A new Ebola outbreak in the Democratic Republic of Congo raises both some scary possibilities and an invaluable chance to field-test a potentially promising new Ebola vaccine. But if things get bad, the United States, traditionally a world leader in epidemic response, has greatly diminished capacity in this regard.

  • The bad news: The outbreak, initially seen in the remote Bikoro region, appears to have generated at least one confirmed case in Mbandaka, a substantial city 100 miles away. Infection in urban areas could spread much more rapidly and is also more likely to end up infected people capable of traveling internationally and further spreading the virus.

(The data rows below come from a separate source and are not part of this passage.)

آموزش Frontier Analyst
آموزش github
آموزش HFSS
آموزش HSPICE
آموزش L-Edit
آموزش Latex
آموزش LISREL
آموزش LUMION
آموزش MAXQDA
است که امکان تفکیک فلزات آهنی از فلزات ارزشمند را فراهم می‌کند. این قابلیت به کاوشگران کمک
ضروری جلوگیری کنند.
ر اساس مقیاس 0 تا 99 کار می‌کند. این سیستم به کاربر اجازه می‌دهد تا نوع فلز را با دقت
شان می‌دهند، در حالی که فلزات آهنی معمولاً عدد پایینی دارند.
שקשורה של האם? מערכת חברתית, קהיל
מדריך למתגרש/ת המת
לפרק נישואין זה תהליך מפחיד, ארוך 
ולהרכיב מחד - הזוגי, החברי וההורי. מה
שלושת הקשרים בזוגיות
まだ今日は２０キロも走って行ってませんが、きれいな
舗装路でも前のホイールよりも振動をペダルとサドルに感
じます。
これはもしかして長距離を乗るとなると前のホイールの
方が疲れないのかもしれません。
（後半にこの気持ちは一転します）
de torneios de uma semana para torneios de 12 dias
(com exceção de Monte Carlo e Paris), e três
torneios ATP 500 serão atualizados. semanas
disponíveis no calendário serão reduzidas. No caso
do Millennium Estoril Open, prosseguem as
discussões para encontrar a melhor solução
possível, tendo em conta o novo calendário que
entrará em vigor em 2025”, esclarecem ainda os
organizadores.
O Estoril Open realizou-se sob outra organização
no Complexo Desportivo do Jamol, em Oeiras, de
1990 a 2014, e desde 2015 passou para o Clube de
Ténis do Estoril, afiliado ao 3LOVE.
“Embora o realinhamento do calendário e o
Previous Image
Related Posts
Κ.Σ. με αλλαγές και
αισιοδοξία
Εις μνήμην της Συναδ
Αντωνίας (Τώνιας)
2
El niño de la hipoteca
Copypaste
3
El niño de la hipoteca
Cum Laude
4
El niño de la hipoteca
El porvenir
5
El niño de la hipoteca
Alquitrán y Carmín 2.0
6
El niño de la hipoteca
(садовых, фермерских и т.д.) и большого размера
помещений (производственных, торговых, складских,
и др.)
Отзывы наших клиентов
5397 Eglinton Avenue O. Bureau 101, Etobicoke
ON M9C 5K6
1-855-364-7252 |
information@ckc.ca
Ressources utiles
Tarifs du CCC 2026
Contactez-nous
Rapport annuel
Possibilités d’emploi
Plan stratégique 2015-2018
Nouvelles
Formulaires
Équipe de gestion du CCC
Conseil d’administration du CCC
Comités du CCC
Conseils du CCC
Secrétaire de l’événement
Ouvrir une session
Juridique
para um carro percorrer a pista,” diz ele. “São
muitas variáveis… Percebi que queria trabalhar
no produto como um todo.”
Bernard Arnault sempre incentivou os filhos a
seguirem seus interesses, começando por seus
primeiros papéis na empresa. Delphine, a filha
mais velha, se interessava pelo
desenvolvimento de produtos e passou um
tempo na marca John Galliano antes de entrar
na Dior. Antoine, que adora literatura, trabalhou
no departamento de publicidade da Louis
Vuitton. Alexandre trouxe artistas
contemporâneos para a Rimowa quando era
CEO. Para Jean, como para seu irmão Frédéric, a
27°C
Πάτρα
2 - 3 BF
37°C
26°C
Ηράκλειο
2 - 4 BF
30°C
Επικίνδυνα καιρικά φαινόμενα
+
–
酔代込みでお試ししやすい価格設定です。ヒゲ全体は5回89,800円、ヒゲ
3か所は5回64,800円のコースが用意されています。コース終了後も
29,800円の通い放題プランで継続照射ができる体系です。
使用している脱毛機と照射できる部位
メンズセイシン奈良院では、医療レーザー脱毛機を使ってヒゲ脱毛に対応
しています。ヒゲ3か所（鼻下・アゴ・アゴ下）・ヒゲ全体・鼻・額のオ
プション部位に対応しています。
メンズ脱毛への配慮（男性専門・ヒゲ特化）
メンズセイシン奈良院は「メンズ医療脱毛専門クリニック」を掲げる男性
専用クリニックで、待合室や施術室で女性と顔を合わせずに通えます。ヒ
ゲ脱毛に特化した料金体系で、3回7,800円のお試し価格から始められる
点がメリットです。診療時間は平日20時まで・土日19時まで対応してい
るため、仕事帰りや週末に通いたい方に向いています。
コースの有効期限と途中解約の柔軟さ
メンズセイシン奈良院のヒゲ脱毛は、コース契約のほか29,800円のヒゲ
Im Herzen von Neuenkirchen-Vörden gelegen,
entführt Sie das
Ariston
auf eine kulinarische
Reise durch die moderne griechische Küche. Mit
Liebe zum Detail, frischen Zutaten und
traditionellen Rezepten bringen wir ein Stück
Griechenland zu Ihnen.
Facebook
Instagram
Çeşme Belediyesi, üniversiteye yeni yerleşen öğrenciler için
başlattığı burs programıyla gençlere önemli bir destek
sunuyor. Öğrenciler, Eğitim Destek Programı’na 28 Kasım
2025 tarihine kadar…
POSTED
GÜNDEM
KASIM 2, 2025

  • The good news: Merck has an experimental new vaccine — rVSV-ZEBOV — that appears to be the first effective Ebola vaccine ever developed. More than 4,000 doses of the vaccine have already been shipped to DRC, with more to come. The treatment has never been deployed in the field before, so we don’t really know how well it might work, but it’s an extremely promising new tool in the fight against a deadly infection.
  • Back to bad news: Inconveniently, the head of the National Security Council’s global health security efforts abruptly left earlier this month as part of a Bolton-inspired shake-up. His whole team has been dismantled, and budget cuts have already forced US public health agencies to scale back their international work.